Coflein descriptions of the three denuded cairns:

Western cairns

Two probable cairns: I – at SN73150878, GGAT Prn00490W, a slightly raised, 7m diameter, stony patch; II – at SN77130877, GGAT Prn02667W, thought to be the robbed and elongated remains of a cairn, 10m by 6m. Both these monuments and Nprn304570 [the eastern cairn] are thought to have been robbed to construct field walls.

Eastern cairn (SN7331008920)

A circular stony patch, 10.7m in diameter, believed to be the base of a robbed cairn.

The GGAT records also indicated a nearby fallen standing stone, just to the SE of the cairns in a field wall at SN7325708775.

It now lies on one long face, with what would have been the base still embedded in the bank which has been built up over it after the stone fell. It consists of a large block of sandstone of rectangular section; the long faces are shouldered, with the width at the top diminishing from 1.35m at what would have been the bottom to 0.6m at what would have been the top. The bedding planes of the sandstone can be seen in the short faces. What is now the lower side of the monument and would have been its NE face is embedded in the ground towards the bank, but the other (previously upper) end is propped clear, since the outer bedding planes on this side have come away, making the monument thinner at this point.
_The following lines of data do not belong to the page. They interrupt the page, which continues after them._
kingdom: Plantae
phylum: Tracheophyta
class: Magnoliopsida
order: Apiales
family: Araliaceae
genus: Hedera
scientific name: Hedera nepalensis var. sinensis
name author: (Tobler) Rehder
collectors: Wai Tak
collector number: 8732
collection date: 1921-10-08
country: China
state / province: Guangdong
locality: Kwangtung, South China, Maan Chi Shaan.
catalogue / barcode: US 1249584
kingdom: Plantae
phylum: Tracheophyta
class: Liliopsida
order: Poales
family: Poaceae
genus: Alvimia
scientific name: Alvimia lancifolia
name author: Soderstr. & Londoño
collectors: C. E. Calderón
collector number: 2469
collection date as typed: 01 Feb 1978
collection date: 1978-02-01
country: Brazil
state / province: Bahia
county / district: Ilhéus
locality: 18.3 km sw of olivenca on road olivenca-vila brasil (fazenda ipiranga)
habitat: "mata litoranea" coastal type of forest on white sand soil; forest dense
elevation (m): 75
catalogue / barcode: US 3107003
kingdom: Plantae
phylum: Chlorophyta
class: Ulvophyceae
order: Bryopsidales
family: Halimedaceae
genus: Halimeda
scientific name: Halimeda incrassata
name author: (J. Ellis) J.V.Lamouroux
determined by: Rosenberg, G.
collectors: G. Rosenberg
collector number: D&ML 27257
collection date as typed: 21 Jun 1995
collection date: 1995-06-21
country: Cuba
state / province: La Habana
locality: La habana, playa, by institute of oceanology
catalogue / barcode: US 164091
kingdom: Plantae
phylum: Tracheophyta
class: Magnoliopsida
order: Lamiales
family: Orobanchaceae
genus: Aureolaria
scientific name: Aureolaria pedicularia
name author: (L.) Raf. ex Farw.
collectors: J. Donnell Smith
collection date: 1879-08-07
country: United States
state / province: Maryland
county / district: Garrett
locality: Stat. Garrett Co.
A large triangular slab of sandstone also protrudes from the same side of the bank adjacent to the standing stone, but is probably not connected with it. Section 1.35x>0.6m; orig height c3.85m GGAT 72 Prehistoric Funerary and Ritual Sites survey 2001.

(1964/1976) On Cefn Gwrydd, a ridge N of Pontardawe, at about 295m above OD. A rectangular monolith, now on the NE side of a field bank , leaning so heavily to the E as to be almost recumbent. It is 1.4m wide by 0.5m thick, and when upright must have been at least 4m high. The stone must have been in its present position for a considerable time, as the field bank has been built over its base.